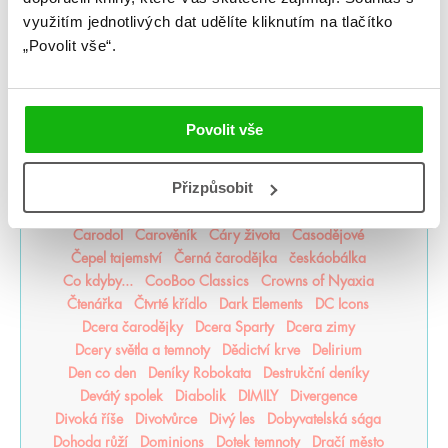
Akademie Dunbridge
Akademie snové analýzy
využitím jednotlivých dat udělíte kliknutím na tlačítko
Akta Illuminae
Alchymistova šifra
Alenka v říši zombií
„Povolit vše“.
Americká princezna
Apollónův pád
Arila
Arkádie
Asistentka Zloducha
Aurora povstává
Balada mrtvého světa
Bergman Brothers
Better than the Movies
Bez naděje
Bez šance
Povolit vše
Bezejmenná
Bohemian Royals
Bohové Olympu
Bouřná vrána
Božští rivalové
Přizpůsobit
Bylo nebylo jedno zlomené srdce
Být holka je dřina
BZRK
Caraval
Čarodějka
Čarodějovy Hodiny
Čarodol
Čarověník
Čáry života
Časodějové
Čepel tajemství
Černá čarodějka
českáobálka
Co kdyby...
CooBoo Classics
Crowns of Nyaxia
Čtenářka
Čtvrté křídlo
Dark Elements
DC Icons
Dcera čarodějky
Dcera Sparty
Dcera zimy
Dcery světla a temnoty
Dědictví krve
Delirium
Den co den
Deníky Robokata
Destrukční deníky
Devátý spolek
Diabolik
DIMILY
Divergence
Divoká říše
Divotvůrce
Divý les
Dobyvatelská sága
Dohoda růží
Dominions
Dotek temnoty
Dračí město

● Problem details
Reproduce the text of the records above with every occurrence of "Dcera" replaced by "Dcerka", keeping everything else the same. Omit the pictures from your answer.

● Reply to the exercise
Akademie Dunbridge
Akademie snové analýzy
využitím jednotlivých dat udělíte kliknutím na tlačítko
Akta Illuminae
Alchymistova šifra
Alenka v říši zombií
„Povolit vše“.
Americká princezna
Apollónův pád
Arila
Arkádie
Asistentka Zloducha
Aurora povstává
Balada mrtvého světa
Bergman Brothers
Better than the Movies
Bez naděje
Bez šance
Povolit vše
Bezejmenná
Bohemian Royals
Bohové Olympu
Bouřná vrána
Božští rivalové
Přizpůsobit
Bylo nebylo jedno zlomené srdce
Být holka je dřina
BZRK
Caraval
Čarodějka
Čarodějovy Hodiny
Čarodol
Čarověník
Čáry života
Časodějové
Čepel tajemství
Černá čarodějka
českáobálka
Co kdyby...
CooBoo Classics
Crowns of Nyaxia
Čtenářka
Čtvrté křídlo
Dark Elements
DC Icons
Dcerka čarodějky
Dcerka Sparty
Dcerka zimy
Dcery světla a temnoty
Dědictví krve
Delirium
Den co den
Deníky Robokata
Destrukční deníky
Devátý spolek
Diabolik
DIMILY
Divergence
Divoká říše
Divotvůrce
Divý les
Dobyvatelská sága
Dohoda růží
Dominions
Dotek temnoty
Dračí město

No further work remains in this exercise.